# Bethak - The Desi Lounge > Teen Talks >  How much you are _______

## Jugnoh

*How much you are yourselves*

*Do you behave and express yourself according to your sincere beliefs or you try to create the suitable  image for yourself?**

but sometimes the reality and what we really want is always the opposite.that is why our people feel burden ,load pressure, vexed,worried and distressed from work they are doing.that is to say,destiny compell them to do so,or they get nothing....

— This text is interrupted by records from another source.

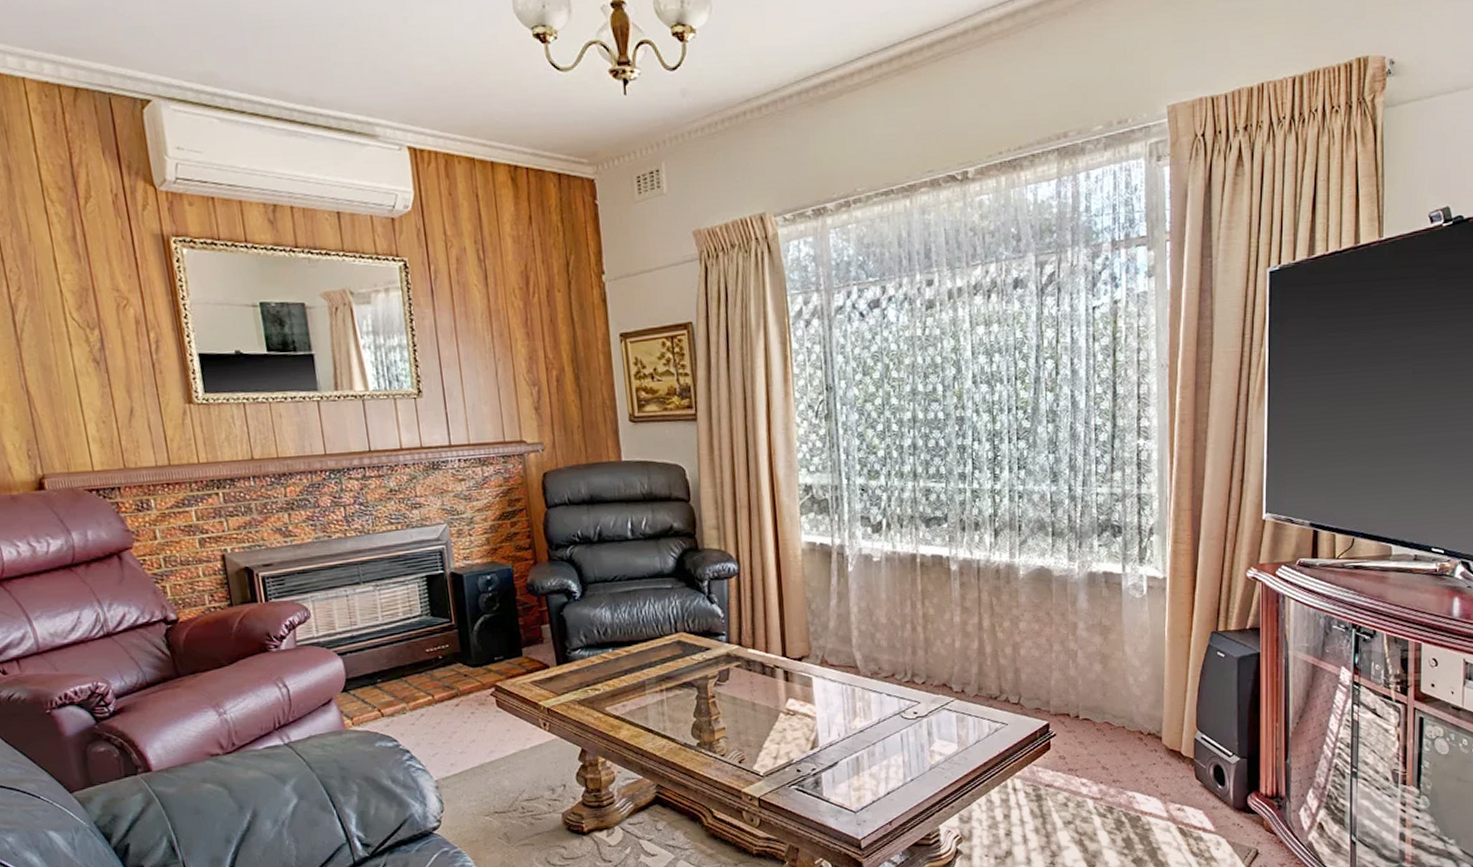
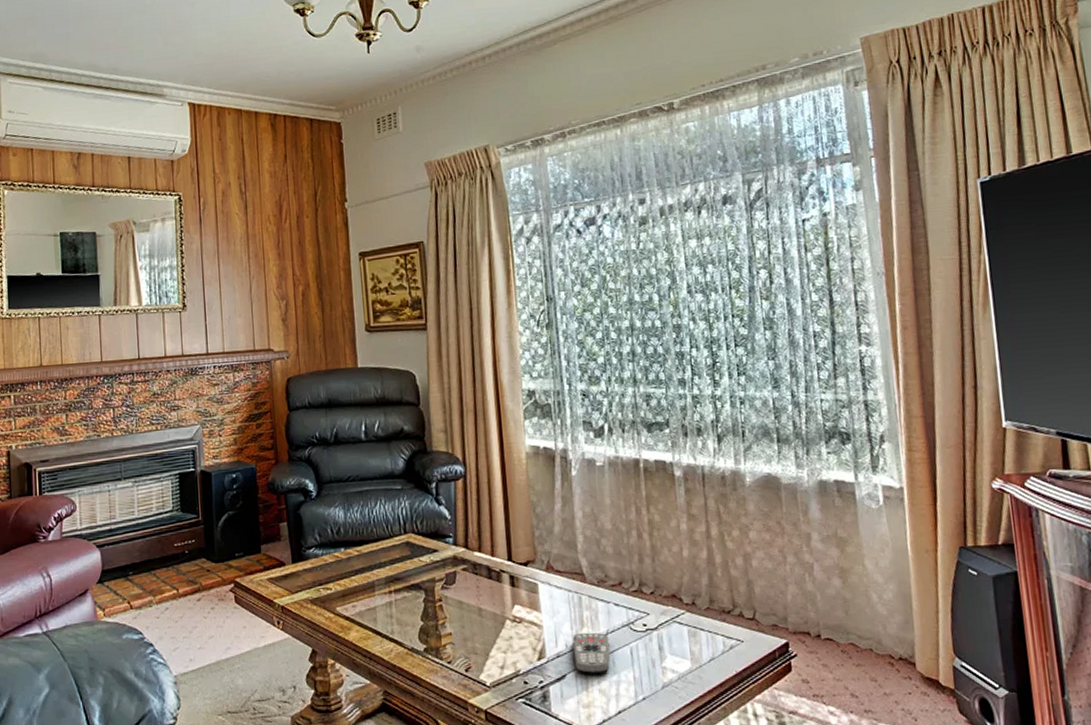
remote control: none [845,721,881,760] -> present [572,632,610,674]

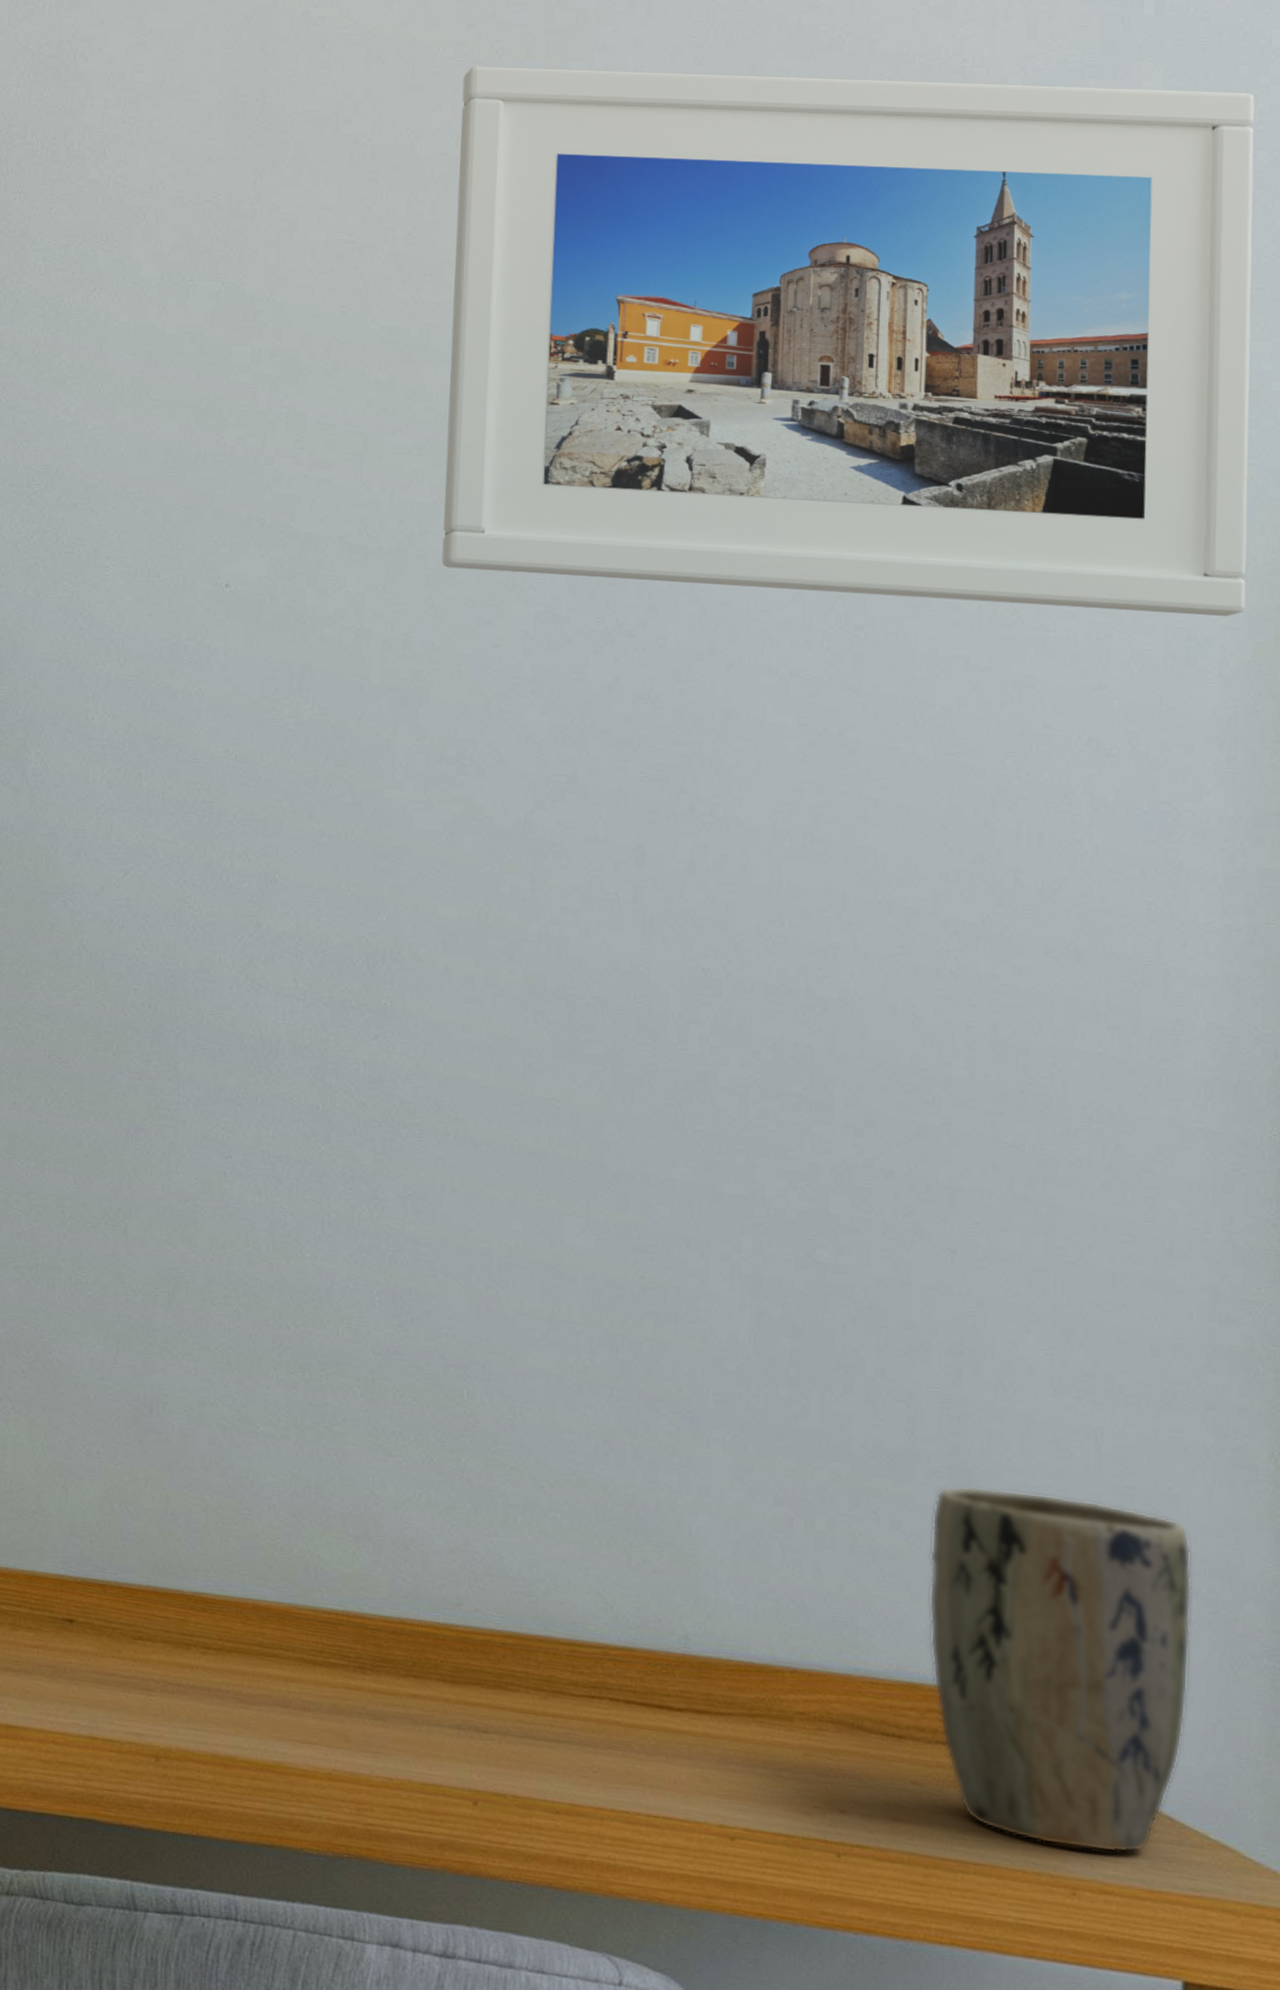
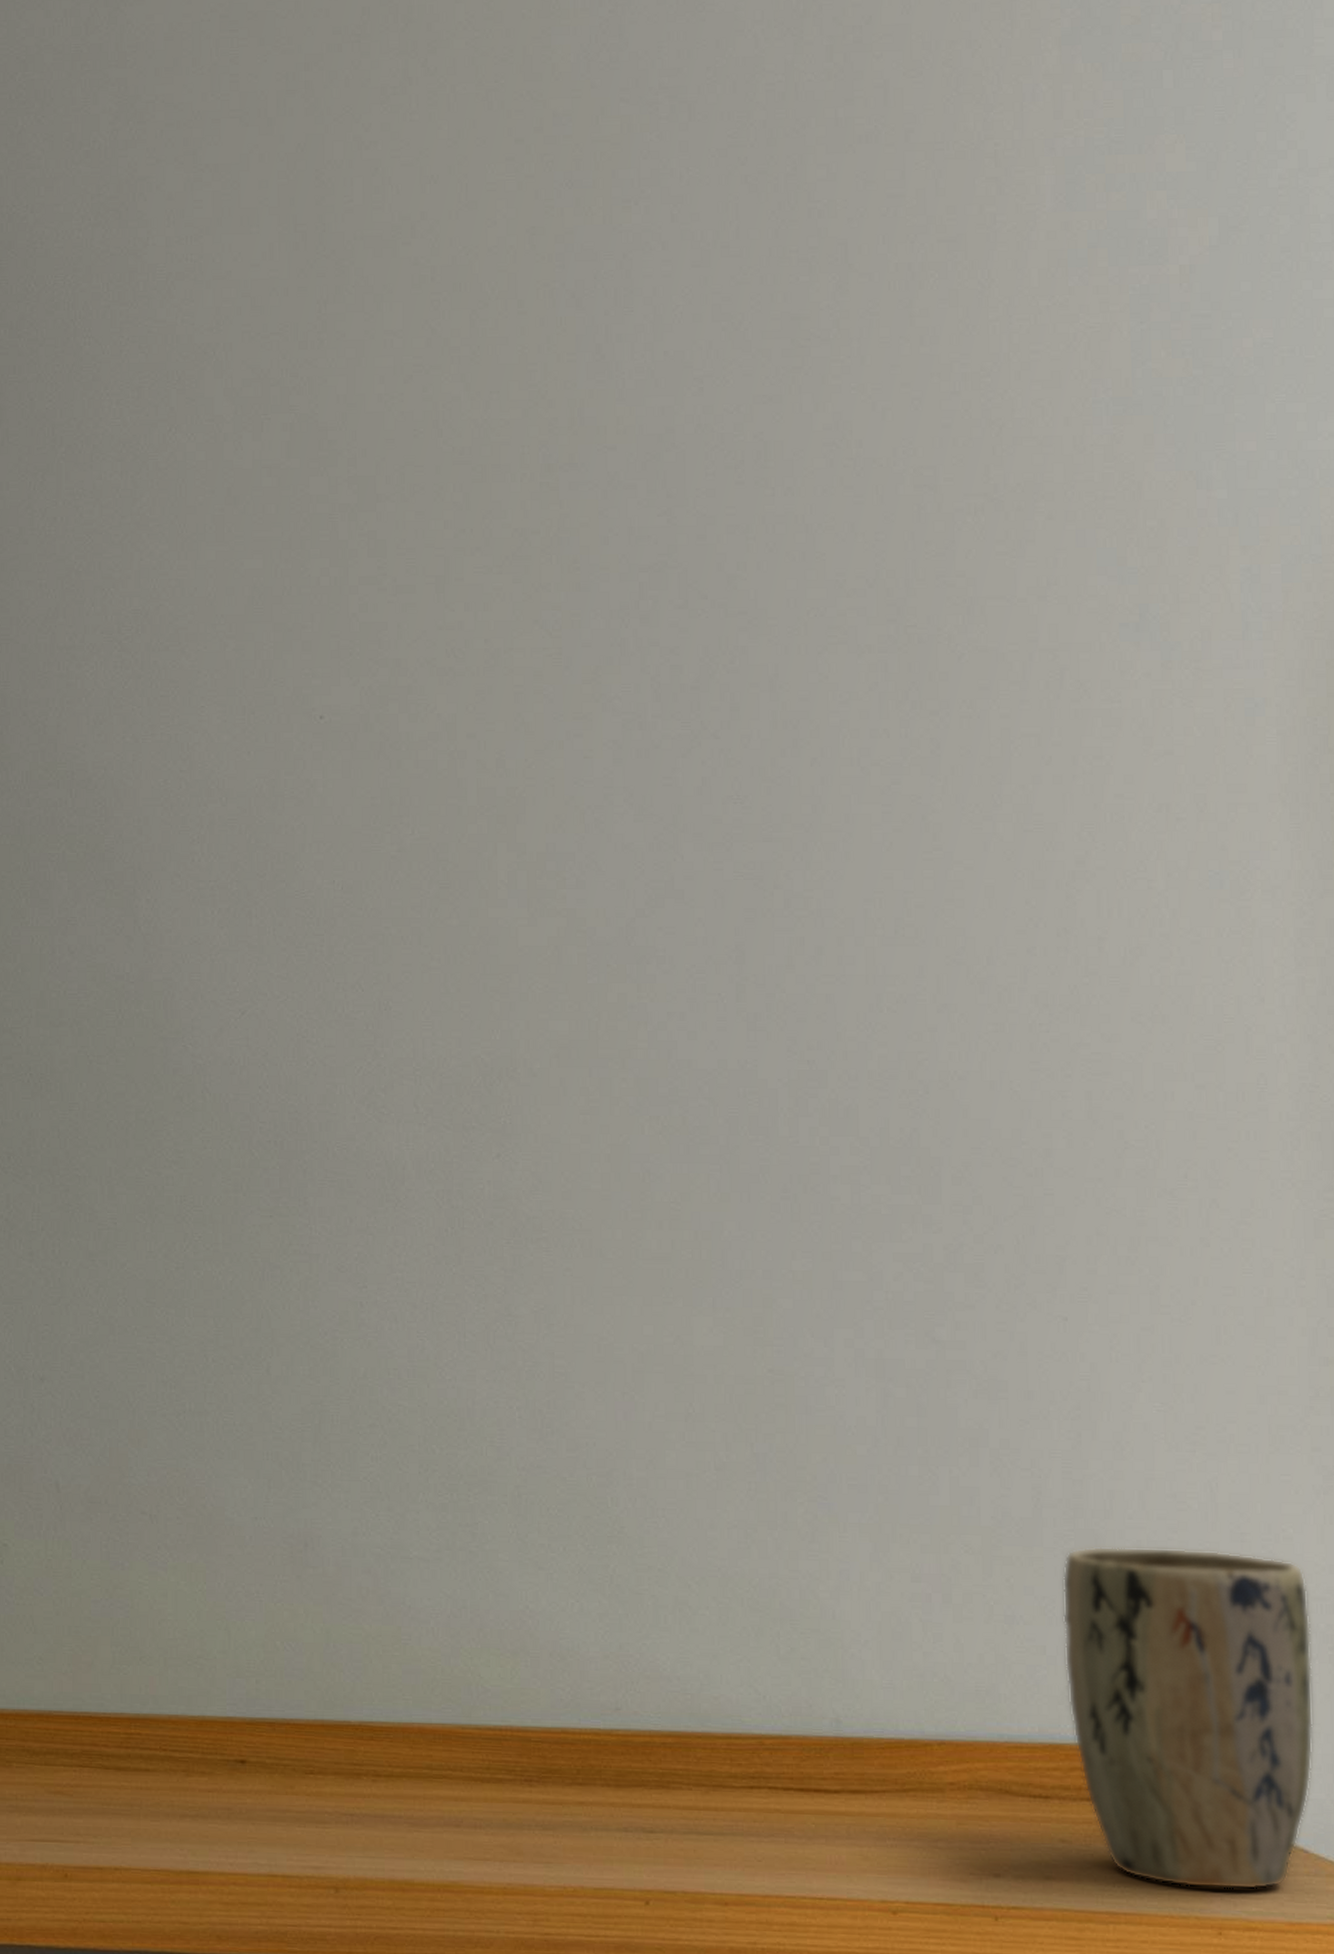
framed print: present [442,66,1255,616] -> none [515,158,1297,684]

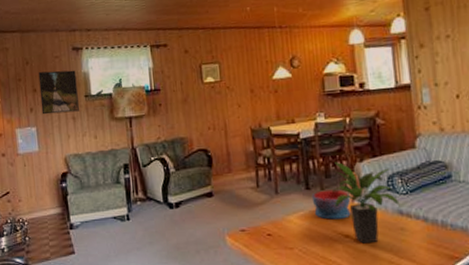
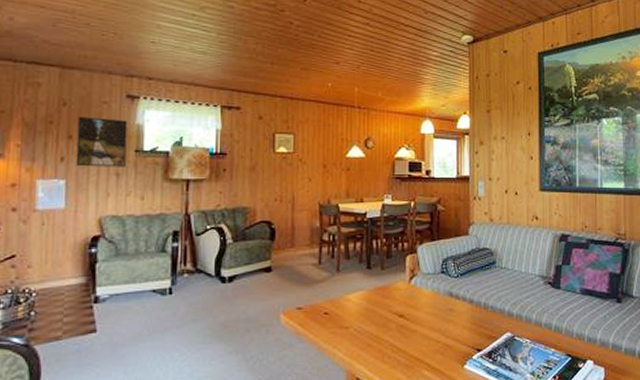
bowl: present [311,189,351,220] -> none [372,270,408,299]
potted plant: present [332,161,400,244] -> none [392,242,451,324]

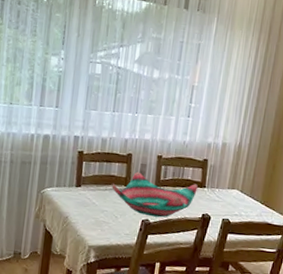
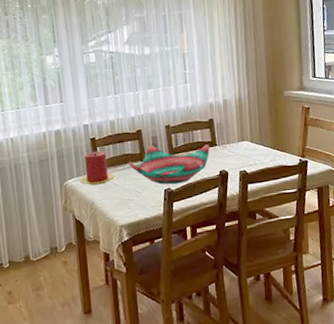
candle: none [58,164,95,201] -> present [80,151,115,186]

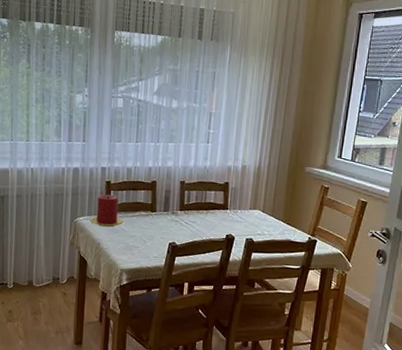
decorative bowl: present [129,144,210,185] -> none [139,197,220,240]

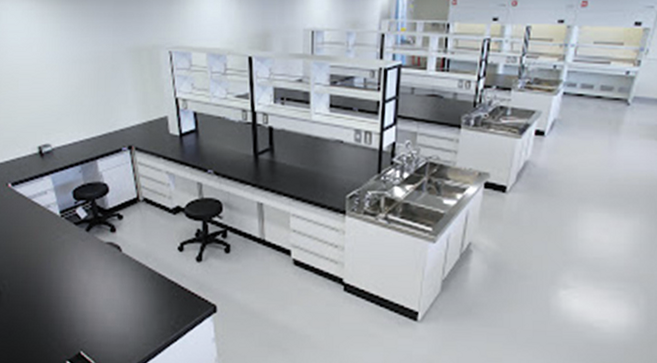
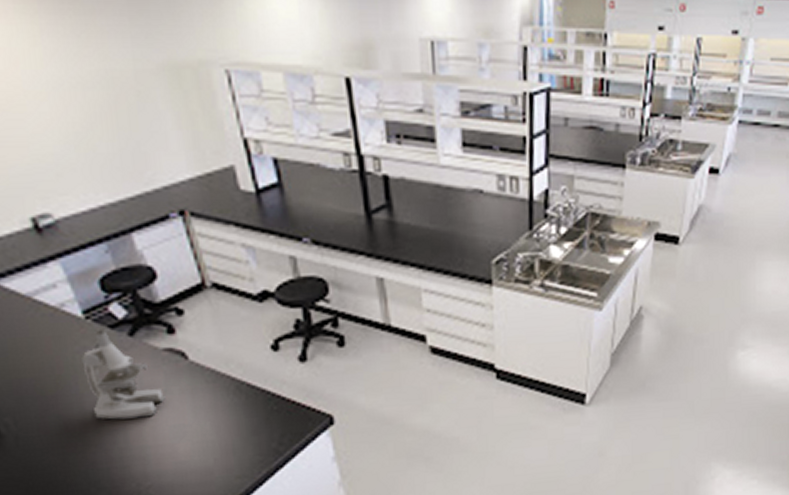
microscope: none [55,225,104,291] -> present [82,329,166,420]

NOTE:- (piece of advice for every1 )

  U need to be stronger so that  you don't bow to external pressures , do not change the way you are to suit others or to fit in , there are people out there that will like you for who you are , don't ever wait for them to find you go out and find them  if you act like sheep talk like sheep and walk like sheep then you are a lamb chop  be yourself , never follow everyone else*

----------


## Fall Back

thanks for posting! one of my main problems is trying to fit in with my peers. I often get criticized for not being black enough so I try and do things that would make me seem more black. it's really stupid and it doesn't make me happy so I don't know why I do it.

----------


## AaDi

i've got a huge set of masks .. i keep swapping em around .. kabhi funny .. kabhi sincere .. kabhi honest .. kabhi batameez .. kabhi ghamundi .. so i can say .. yea wen i meet new ppl .. i try to set an image .. n rather a fake one  :Wink:

----------


## Jugnoh

> i've got a huge set of masks .. i keep swapping em around .. kabhi funny .. kabhi sincere .. kabhi honest .. *kabhi batameez .. kabhi ghamundi* .. so i can say .. yea wen i meet new ppl .. i try to set an image .. n rather a fake one




Wow ......:hug2;

----------


## aneeza ali

i always behave like wat i am, i don't care about persons that wat they are thinking about,how much they understands me

I am as wat  I am  :Smile:

----------


## manni9

Same like Aneeza jii,
i don't need any masks,jhoot kis say boolte hain loog,doosroon say ya kud say??

----------


## aneeza ali

Yeah i don't like diplomatic persons, n that persons  who shows themselves sooo sweeet, they don't shows wat they realy are  :Smile:

----------